Isolde couldn’t help but give a little shout of bleak laughter. “ Must you be prosaic when my life is a melodrama?”
“I'm sorry! It’s just that I hate to see you so distressed.”
“You are very sweet, and I’m so sorry you were forced to miss the dancing. The decorations were beautiful.”
“There will be other Pennyroyal Green assemblies, but none will be as memorable as this one, mark my words.”
Maria gave her a noisy forehead kiss and went off to bed.

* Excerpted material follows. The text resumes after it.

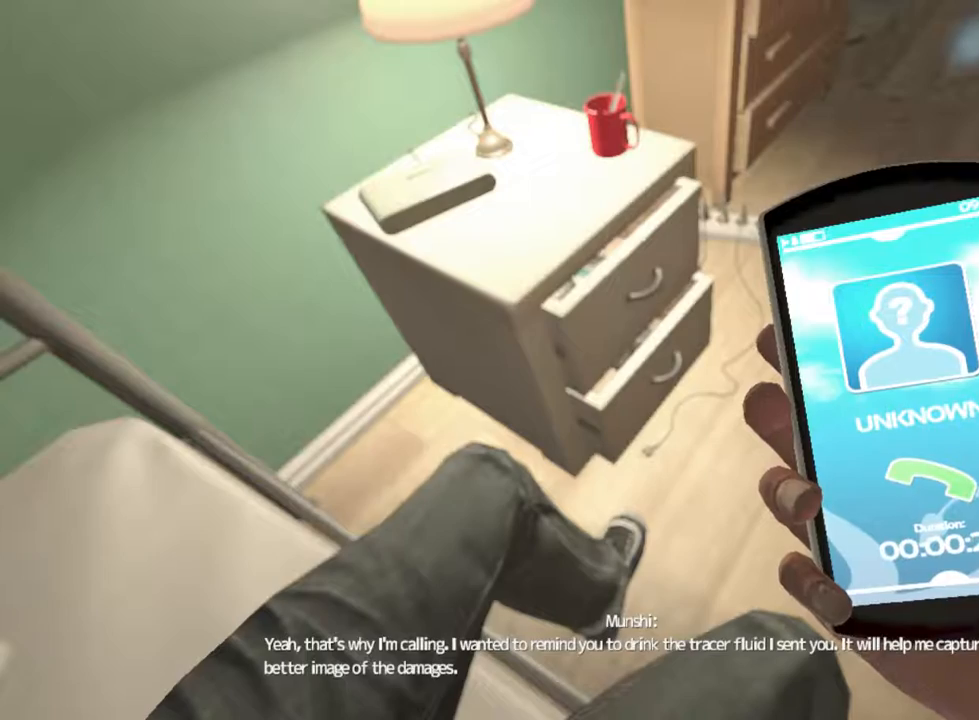
{"keys": ["e"], "mouse": [], "events": []}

By the time Isaiah left his father, everyone else currently residing beneath the Redmond roof seem to have gone up to their rooms. The house was almost desolately quiet.
But perhaps it merely felt that way because his soul was ringing as though it had been battered with a mallet.
The clock showed half past ten.
He settled his body gingerly at his writing desk. He rested his head on his hands and breathed in and out. Raggedly. Slowly.
And then he pressed his fists against his forehead and squeezed his eyes closed and, by sheer force of will, filled his mind with the image of the stunning woman who was expecting a proposal from him.
If he married Fanchette, they would be one of the most envied couples in England.
And any man would feel honored and privileged to make love to Fanchette. Surely it would be no hardship.
Did she love him?
How could she? She didn’t know him. She did not… see him. She could not see him. She wasn’t made that way. Perhaps this was his fault. Perhaps they weren’t made that way for each other.
But did this even matter? Was being in love even necessary for a brilliant marriage? Perhaps it was even an impediment? Love could devastate and transport. He knew that now. And the potential for devastation seemed a threat to a peaceful life. He loathed the loss of control.
But what bloody cruel… travesty …of fate was it that he now knew the difference between loving and not loving? Like breathing and not breathing.